Misclassification of Independent Contractors Called Unfair, Costly

Misclassification of Independent Contractors Called Unfair, Costly

By Bill Leonard

Workers who are incorrectly classified by employers as independent contractors are costing federal, state and local government billions of dollars in tax revenue each year. At the same time, the misclassifications deprive U.S. workers of benefits such as unemployment insurance, workers’ compensation and fair wages, according to testimony during a May 8, 2007, joint hearing of the House Ways and Means subcommittees on Select Revenue Measures and Income Security and Family Support in Washington, D.C.

"Misclassification may happen because of uncertainties with definitions, but it likely happens at least as frequently because some employers are looking to cut costs,” said Rep. Jim McDermott, D-Wash., chairman of the Income Security and Family Support subcommittee. “When unscrupulous employers commit this type of fraud, it hurts more than workers. Responsible business people who play by the rules are placed at an unfair competitive disadvantage.”

McDermott said that incorrect classifications of workers is not a new problem, but he added that it appears to be becoming more common because of the competitive pressures of globalization and the rising costs of health and retirement benefits.

Sigurd R. Nilsen, director of education, workforce and income security for the U.S. Government Accountability Office (GAO), provided testimony based on a 2006 GAO report that concluded that improved outreach programs from the U.S. Department of Labor (DOL) could help improve the classification of workers. According to the GAO research, independent contractors in the U.S. workforce grew from 6.7 percent in 1995 to 7.4 percent in 2005. At the end of 2005, an estimated 10.3 million independent contractors were working in the United States.

Nilsen told the subcommittee members that the last employee misclassification estimate conducted by the IRS was in 1984. In that estimate, IRS officials concluded that employers had misclassified 3.4 million workers as independent contractors. The IRS found that because of the misclassifications the federal government lost $1.6 billion in tax revenues or $2.72 billion when adjusted for inflation.

Since 1984, the number of independent contractors in the United States has grown dramatically, which has increased the probability for worker misclassifications, Nilsen said. However, many businesses are confused by the many laws and regulations that define which workers should be classified as independent contractors.

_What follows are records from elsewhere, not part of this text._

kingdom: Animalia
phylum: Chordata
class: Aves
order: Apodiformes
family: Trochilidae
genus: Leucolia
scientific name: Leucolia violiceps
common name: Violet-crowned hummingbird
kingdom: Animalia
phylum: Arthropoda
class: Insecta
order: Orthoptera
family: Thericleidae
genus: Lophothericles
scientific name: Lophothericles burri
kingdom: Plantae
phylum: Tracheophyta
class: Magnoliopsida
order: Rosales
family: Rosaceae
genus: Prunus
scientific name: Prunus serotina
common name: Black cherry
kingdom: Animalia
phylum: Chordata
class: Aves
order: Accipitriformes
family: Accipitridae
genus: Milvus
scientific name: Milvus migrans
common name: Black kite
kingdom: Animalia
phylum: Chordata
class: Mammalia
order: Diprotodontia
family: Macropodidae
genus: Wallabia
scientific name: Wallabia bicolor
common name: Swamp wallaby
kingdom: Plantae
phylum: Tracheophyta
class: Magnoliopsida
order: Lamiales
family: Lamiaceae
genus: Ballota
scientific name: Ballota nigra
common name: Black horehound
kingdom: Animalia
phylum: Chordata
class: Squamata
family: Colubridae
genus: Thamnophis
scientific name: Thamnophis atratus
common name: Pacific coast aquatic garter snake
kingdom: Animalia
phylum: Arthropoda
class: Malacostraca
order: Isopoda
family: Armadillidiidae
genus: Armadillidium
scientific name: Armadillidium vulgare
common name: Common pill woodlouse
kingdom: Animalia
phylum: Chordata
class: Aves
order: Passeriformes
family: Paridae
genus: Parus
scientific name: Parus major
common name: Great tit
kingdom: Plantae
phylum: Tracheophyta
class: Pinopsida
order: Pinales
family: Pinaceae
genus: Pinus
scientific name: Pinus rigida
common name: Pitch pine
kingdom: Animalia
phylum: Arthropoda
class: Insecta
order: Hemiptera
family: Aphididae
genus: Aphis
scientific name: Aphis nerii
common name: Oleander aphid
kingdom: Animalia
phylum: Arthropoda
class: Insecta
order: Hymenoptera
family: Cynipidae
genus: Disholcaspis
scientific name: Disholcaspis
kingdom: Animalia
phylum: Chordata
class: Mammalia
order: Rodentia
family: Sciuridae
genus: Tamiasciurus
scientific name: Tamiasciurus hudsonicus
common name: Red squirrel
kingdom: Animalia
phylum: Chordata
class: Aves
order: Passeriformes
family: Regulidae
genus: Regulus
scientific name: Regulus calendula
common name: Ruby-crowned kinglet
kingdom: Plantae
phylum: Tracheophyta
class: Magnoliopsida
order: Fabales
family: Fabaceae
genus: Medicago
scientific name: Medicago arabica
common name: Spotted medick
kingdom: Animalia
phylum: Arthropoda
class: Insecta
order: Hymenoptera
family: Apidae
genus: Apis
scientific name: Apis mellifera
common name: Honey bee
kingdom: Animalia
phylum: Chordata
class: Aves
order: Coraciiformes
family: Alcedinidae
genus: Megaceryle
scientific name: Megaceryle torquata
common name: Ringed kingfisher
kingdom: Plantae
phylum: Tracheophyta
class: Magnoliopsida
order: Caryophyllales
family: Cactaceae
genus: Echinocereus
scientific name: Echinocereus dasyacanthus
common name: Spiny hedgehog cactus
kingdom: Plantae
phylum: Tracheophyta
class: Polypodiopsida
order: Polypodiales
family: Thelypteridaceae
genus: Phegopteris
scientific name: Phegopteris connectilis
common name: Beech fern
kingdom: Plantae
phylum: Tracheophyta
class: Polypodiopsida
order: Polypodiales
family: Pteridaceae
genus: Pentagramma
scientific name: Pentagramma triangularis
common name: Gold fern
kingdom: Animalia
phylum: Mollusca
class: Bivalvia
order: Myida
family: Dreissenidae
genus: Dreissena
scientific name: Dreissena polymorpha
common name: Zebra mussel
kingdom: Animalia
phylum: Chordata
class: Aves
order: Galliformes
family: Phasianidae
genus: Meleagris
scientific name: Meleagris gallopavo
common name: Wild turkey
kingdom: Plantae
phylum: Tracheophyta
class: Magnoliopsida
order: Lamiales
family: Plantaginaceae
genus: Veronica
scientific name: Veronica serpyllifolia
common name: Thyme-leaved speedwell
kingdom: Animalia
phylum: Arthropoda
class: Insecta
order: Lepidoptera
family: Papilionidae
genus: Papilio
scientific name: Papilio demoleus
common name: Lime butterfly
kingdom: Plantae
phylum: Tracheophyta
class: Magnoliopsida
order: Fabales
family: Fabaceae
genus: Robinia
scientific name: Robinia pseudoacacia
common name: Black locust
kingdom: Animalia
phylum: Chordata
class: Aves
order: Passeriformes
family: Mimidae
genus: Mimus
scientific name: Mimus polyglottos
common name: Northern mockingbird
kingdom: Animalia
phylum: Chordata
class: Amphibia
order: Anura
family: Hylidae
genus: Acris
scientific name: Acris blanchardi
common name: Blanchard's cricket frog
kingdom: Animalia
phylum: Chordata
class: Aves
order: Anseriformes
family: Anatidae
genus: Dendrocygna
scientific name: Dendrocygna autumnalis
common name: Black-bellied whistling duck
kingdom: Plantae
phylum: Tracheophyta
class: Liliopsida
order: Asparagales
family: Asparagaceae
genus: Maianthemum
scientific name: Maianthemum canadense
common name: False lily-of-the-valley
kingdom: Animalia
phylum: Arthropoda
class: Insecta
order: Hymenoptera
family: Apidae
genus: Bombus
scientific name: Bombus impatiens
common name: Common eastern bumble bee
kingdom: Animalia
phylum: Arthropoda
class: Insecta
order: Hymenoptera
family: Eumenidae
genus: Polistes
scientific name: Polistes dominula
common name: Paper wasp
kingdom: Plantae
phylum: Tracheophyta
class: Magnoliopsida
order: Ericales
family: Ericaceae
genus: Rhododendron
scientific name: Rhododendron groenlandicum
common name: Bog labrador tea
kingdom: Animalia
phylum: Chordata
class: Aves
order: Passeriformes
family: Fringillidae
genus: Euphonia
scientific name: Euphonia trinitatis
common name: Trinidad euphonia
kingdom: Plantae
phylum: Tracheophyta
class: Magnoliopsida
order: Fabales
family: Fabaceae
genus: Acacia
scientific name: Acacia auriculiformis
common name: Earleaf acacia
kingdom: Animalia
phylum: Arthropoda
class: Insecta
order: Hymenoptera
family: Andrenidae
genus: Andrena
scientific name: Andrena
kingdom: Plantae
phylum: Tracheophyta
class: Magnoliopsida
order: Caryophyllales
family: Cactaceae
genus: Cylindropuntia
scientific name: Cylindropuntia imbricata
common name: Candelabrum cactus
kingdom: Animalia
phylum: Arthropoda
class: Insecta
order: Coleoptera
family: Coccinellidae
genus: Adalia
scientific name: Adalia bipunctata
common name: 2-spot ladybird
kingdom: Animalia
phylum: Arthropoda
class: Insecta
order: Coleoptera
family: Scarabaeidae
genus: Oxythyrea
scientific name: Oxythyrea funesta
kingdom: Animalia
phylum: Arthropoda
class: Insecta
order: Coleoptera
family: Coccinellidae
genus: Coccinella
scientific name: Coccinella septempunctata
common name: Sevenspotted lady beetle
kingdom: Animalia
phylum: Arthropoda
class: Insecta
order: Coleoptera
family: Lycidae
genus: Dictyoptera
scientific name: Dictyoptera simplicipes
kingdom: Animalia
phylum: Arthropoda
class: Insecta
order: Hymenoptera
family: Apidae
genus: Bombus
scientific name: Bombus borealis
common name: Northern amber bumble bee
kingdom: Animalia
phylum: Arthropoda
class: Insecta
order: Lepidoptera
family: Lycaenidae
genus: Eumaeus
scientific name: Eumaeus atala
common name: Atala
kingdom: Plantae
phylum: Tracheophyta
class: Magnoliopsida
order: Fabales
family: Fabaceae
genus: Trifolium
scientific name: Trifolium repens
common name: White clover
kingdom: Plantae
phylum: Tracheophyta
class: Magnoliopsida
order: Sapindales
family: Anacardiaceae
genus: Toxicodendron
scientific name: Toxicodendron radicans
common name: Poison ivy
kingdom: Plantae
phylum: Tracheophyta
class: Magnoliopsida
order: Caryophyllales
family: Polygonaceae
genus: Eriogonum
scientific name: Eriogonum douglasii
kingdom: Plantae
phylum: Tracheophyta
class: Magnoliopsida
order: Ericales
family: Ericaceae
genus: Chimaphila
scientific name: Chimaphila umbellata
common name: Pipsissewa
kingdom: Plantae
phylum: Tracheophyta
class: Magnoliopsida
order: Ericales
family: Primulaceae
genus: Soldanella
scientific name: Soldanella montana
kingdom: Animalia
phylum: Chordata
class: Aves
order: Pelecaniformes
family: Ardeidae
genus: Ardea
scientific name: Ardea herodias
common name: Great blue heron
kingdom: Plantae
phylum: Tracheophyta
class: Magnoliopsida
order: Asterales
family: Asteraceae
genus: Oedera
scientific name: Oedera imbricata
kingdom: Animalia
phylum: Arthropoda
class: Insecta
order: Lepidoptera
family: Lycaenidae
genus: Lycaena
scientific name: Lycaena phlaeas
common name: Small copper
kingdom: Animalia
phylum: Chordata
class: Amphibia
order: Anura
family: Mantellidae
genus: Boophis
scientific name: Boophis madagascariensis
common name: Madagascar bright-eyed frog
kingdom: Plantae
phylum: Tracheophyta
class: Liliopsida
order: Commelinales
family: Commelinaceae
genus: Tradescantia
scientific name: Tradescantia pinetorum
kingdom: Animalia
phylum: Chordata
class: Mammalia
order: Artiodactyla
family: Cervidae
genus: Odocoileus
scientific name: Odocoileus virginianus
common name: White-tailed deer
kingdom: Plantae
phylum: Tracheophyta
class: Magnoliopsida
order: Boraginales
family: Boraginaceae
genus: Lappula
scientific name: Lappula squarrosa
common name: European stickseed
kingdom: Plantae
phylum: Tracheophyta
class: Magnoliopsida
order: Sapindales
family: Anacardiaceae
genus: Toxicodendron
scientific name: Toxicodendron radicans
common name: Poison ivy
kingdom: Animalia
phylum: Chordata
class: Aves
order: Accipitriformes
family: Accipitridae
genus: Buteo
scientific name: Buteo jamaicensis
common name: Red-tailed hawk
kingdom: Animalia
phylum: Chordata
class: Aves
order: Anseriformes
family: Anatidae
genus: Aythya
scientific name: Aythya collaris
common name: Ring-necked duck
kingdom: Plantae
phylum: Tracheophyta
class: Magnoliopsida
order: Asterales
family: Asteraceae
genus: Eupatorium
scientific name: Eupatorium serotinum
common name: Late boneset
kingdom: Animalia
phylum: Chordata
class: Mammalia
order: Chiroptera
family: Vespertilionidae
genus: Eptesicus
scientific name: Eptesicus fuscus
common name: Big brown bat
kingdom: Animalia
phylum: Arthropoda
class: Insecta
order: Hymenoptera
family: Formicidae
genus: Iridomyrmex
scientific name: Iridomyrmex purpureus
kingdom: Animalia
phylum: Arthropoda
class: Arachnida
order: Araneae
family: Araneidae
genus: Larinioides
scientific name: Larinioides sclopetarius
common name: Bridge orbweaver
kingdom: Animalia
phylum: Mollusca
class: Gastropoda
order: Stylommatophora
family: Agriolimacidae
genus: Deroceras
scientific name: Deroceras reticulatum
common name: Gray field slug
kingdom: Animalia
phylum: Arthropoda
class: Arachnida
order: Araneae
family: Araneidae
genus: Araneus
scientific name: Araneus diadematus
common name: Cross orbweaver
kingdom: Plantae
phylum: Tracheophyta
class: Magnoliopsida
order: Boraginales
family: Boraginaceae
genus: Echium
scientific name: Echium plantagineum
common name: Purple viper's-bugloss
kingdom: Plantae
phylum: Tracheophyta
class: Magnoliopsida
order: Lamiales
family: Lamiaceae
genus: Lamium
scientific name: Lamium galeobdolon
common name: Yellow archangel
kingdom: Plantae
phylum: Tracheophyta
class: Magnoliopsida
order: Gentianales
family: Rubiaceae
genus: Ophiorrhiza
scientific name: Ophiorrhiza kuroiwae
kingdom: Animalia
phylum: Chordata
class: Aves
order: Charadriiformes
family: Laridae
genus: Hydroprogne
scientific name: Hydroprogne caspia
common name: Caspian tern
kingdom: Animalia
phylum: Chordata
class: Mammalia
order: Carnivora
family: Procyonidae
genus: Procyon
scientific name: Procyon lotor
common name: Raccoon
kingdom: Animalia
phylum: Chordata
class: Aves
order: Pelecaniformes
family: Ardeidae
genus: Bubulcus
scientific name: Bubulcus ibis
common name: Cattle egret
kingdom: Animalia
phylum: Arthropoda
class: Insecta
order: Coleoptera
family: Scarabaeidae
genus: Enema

“Notably, the tests used to determine whether a worker is an independent contractor or an employee are complex, subjective, and differ from law to law,” Nilsen said in his written testimony. “The DOL detects and addresses misclassification of employees as independent contractors by investigating complaints but does not always forward the misclassification cases to other federal and state agencies.”

Nilsen added that several “economic incentives” exist for businesses to misclassify their employees as contractors and that employers run a small risk of being penalized if caught. Nilsen told the subcommittee that GAO was not recommending any new changes and was standing by the agency’s recommendations in the 2006 report. The DOL largely agreed with those recommendations, Nilsen said, which included providing additional contact information to facilitate reporting of possible misclassification complaints and evaluating the extent to which misclassification investigations were referred to other agencies by the DOL.

While no legislation has been introduced to change the definitions or rules for classifying independent contractors, McDermott said that members of the two subcommittees will explore ways to clarify the regulations and standards.

“When workers are wrongly classified as independent contractors, they lose access to vital benefits, employers who play by the rules are unfairly disadvantaged, and state and federal programs are starved of resources,” he said. “We need a fair standard that is fairly enforced. Employers and the IRS need an easily understood set of rules in order to classify workers.”

Bill Leonard is senior writer for HR News.